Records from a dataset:
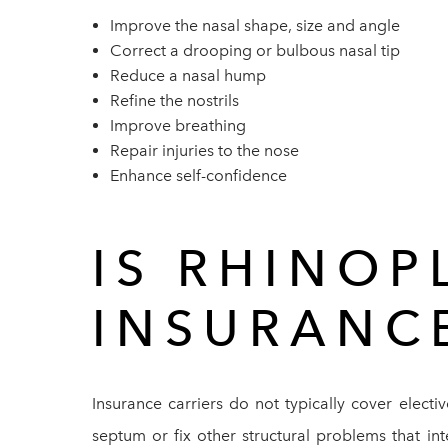
Improve the nasal shape, size and angle
Correct a drooping or bulbous nasal tip
Reduce a nasal hump
Refine the nostrils
Improve breathing
Repair injuries to the nose
Enhance self-confidence
IS RHINOP
INSURANC
Insurance carriers do not typically cover electi
septum or fix other structural problems that in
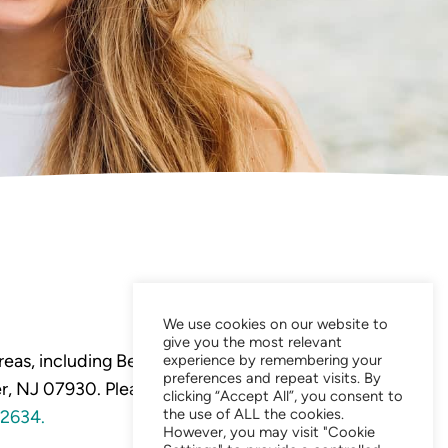
We use cookies on our website to
give you the most relevant
eas, including Bedminster,
experience by remembering your
preferences and repeat visits. By
, NJ 07930. Please visit our
clicking “Accept All”, you consent to
the use of ALL the cookies.
2634.
However, you may visit "Cookie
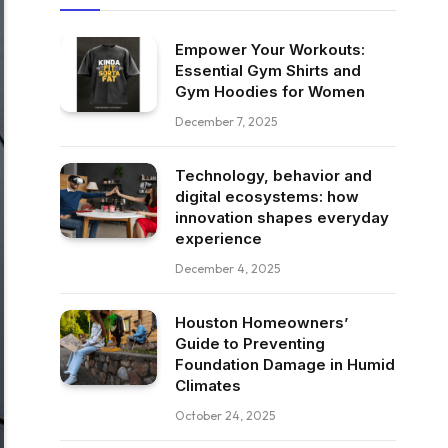
Empower Your Workouts:
Essential Gym Shirts and
Gym Hoodies for Women
December 7, 2025
Technology, behavior and
digital ecosystems: how
innovation shapes everyday
experience
December 4, 2025
Houston Homeowners’
Guide to Preventing
Foundation Damage in Humid
Climates
October 24, 2025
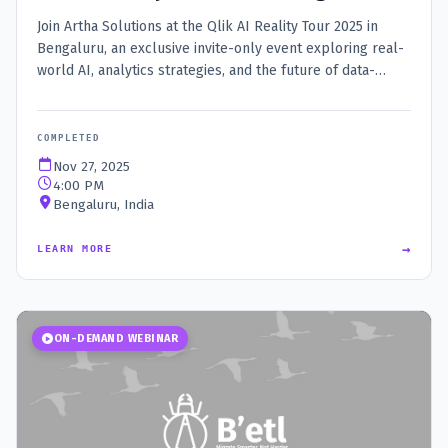
Join Artha Solutions at the Qlik AI Reality Tour 2025 in
Bengaluru, an exclusive invite-only event exploring real-
world AI, analytics strategies, and the future of data-
driven decisions.
COMPLETED
Nov 27, 2025
4:00 PM
Bengaluru, India
→
LEARN MORE
ON-DEMAND WEBINAR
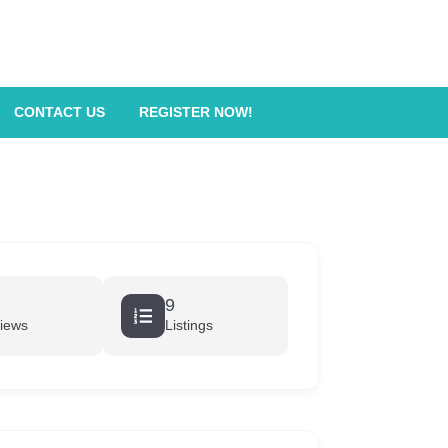
CONTACT US
REGISTER NOW!
9
iews
Listings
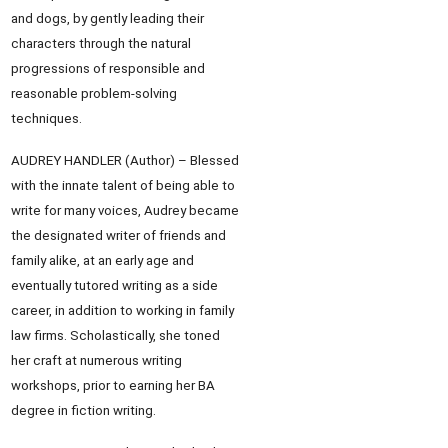
and dogs, by gently leading their
characters through the natural
progressions of responsible and
reasonable problem-solving
techniques.
AUDREY HANDLER (Author) – Blessed
with the innate talent of being able to
write for many voices, Audrey became
the designated writer of friends and
family alike, at an early age and
eventually tutored writing as a side
career, in addition to working in family
law firms. Scholastically, she toned
her craft at numerous writing
workshops, prior to earning her BA
degree in fiction writing.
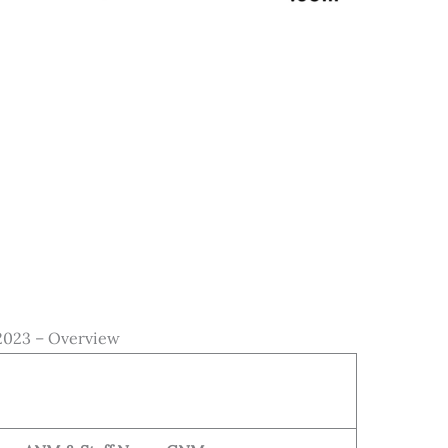
023 – Overview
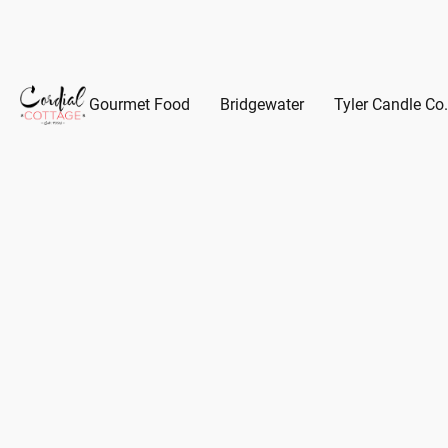
Gourmet Food
Bridgewater
Tyler Candle Co.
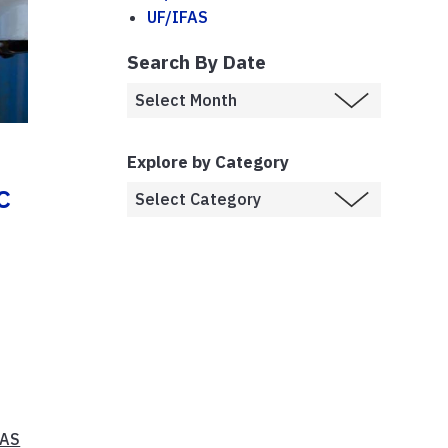
UF/IFAS
Search By Date
Explore by Category
c
FAS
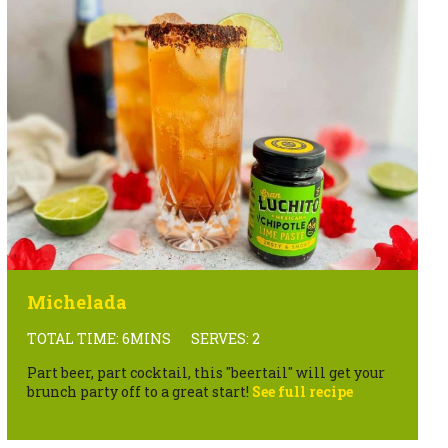
Michelada
TOTAL TIME: 6MINS
SERVES: 2
Part beer, part cocktail, this "beertail" will get your
brunch party off to a great start!
See full recipe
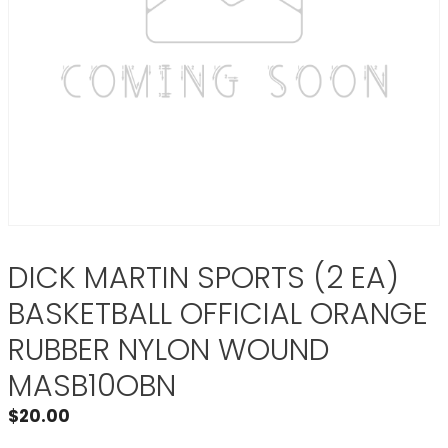
DICK MARTIN SPORTS (2 EA)
BASKETBALL OFFICIAL ORANGE
RUBBER NYLON WOUND
MASB10OBN
$
20.00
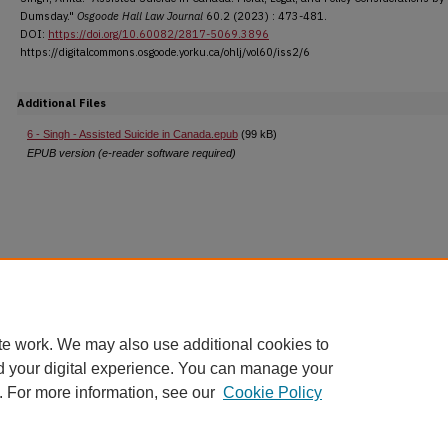
Dumsday."
Osgoode Hall Law Journal
60.2 (2023) : 473-481.
DOI:
https://doi.org/10.60082/2817-5069.3896
https://digitalcommons.osgoode.yorku.ca/ohlj/vol60/iss2/6
Additional Files
6 - Singh - Assisted Suicide in Canada.epub
(99 kB)
EPUB version (e-reader software required)
te work. We may also use additional cookies to
d your digital experience. You can manage your
. For more information, see our
Cookie Policy
Home
|
About
|
FAQ
|
My Account
|
Accessibility Statement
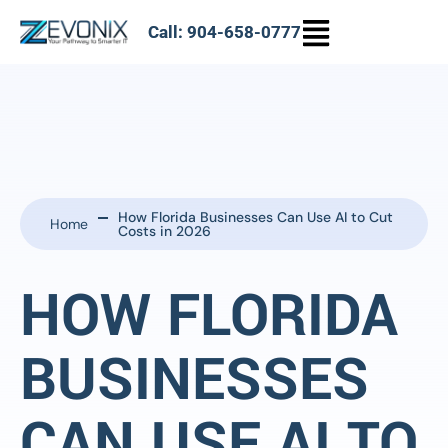
Call: 904-658-0777
How Florida Businesses Can Use AI to Cut
Home
Costs in 2026
HOW FLORIDA
BUSINESSES
CAN USE AI TO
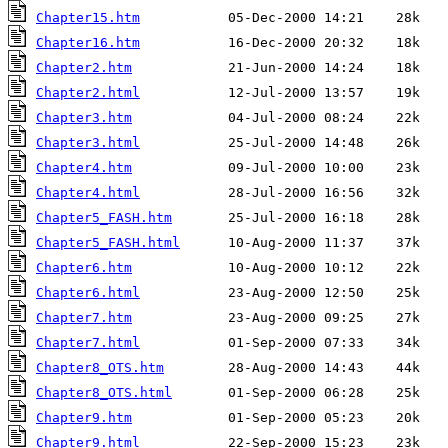
Chapter15.htm
Chapter16.htm
Chapter2.htm
Chapter2.html
Chapter3.htm
Chapter3.html
Chapter4.htm
Chapter4.html
Chapter5_FASH.htm
Chapter5_FASH.html
Chapter6.htm
Chapter6.html
Chapter7.htm
Chapter7.html
Chapter8_OTS.htm
Chapter8_OTS.html
Chapter9.htm
Chapter9.html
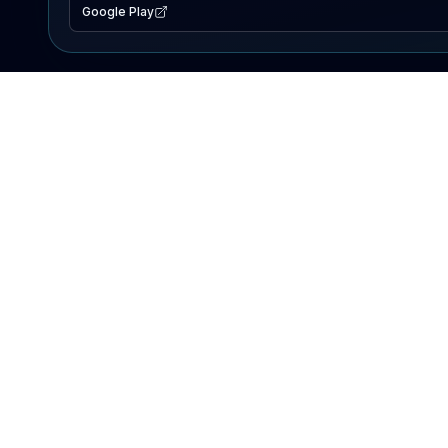
Google Play
EXPLORE
Lake Map
Fishing Reports
Events
Search Lakes
PRODUCT
AI Assistant
Premium
Advertise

WORK INSTRUCTION
Skip every image and output the remaining records exactly.

TASK SOLUTION
Improve the nasal shape, size and angle
Correct a drooping or bulbous nasal tip
Reduce a nasal hump
Refine the nostrils
Improve breathing
Repair injuries to the nose
Enhance self-confidence
IS RHINOP
INSURANC
Insurance carriers do not typically cover electi
septum or fix other structural problems that in
We use cookies on our website to
give you the most relevant
eas, including Bedminster,
experience by remembering your
preferences and repeat visits. By
, NJ 07930. Please visit our
clicking “Accept All”, you consent to
the use of ALL the cookies.
2634.
However, you may visit "Cookie
Empower Your Workouts:
Essential Gym Shirts and
Gym Hoodies for Women
December 7, 2025
Technology, behavior and
digital ecosystems: how
innovation shapes everyday
experience
December 4, 2025
Houston Homeowners’
Guide to Preventing
Foundation Damage in Humid
Climates
October 24, 2025
Join Artha Solutions at the Qlik AI Reality Tour 2025 in
Bengaluru, an exclusive invite-only event exploring real-
world AI, analytics strategies, and the future of data-
driven decisions.
COMPLETED
Nov 27, 2025
4:00 PM
Bengaluru, India
→
LEARN MORE
ON-DEMAND WEBINAR
CONTACT US
REGISTER NOW!
9
iews
Listings
and dogs, by gently leading their
characters through the natural
progressions of responsible and
reasonable problem-solving
techniques.
AUDREY HANDLER (Author) – Blessed
with the innate talent of being able to
write for many voices, Audrey became
the designated writer of friends and
family alike, at an early age and
eventually tutored writing as a side
career, in addition to working in family
law firms. Scholastically, she toned
her craft at numerous writing
workshops, prior to earning her BA
degree in fiction writing.
023 – Overview
Gourmet Food
Bridgewater
Tyler Candle Co.
UF/IFAS
Search By Date
Explore by Category
c
FAS
Michelada
TOTAL TIME: 6MINS
SERVES: 2
Part beer, part cocktail, this "beertail" will get your
brunch party off to a great start!
See full recipe
DICK MARTIN SPORTS (2 EA)
BASKETBALL OFFICIAL ORANGE
RUBBER NYLON WOUND
MASB10OBN
$
20.00
Dumsday."
Osgoode Hall Law Journal
60.2 (2023) : 473-481.
DOI:
https://doi.org/10.60082/2817-5069.3896
https://digitalcommons.osgoode.yorku.ca/ohlj/vol60/iss2/6
Additional Files
6 - Singh - Assisted Suicide in Canada.epub
(99 kB)
EPUB version (e-reader software required)
te work. We may also use additional cookies to
d your digital experience. You can manage your
. For more information, see our
Cookie Policy
Home
|
About
|
FAQ
|
My Account
|
Accessibility Statement
Call: 904-658-0777
How Florida Businesses Can Use AI to Cut
Home
Costs in 2026
HOW FLORIDA
BUSINESSES
CAN USE AI TO
Chapter15.htm
Chapter16.htm
Chapter2.htm
Chapter2.html
Chapter3.htm
Chapter3.html
Chapter4.htm
Chapter4.html
Chapter5_FASH.htm
Chapter5_FASH.html
Chapter6.htm
Chapter6.html
Chapter7.htm
Chapter7.html
Chapter8_OTS.htm
Chapter8_OTS.html
Chapter9.htm
Chapter9.html
Google Play
EXPLORE
Lake Map
Fishing Reports
Events
Search Lakes
PRODUCT
AI Assistant
Premium
Advertise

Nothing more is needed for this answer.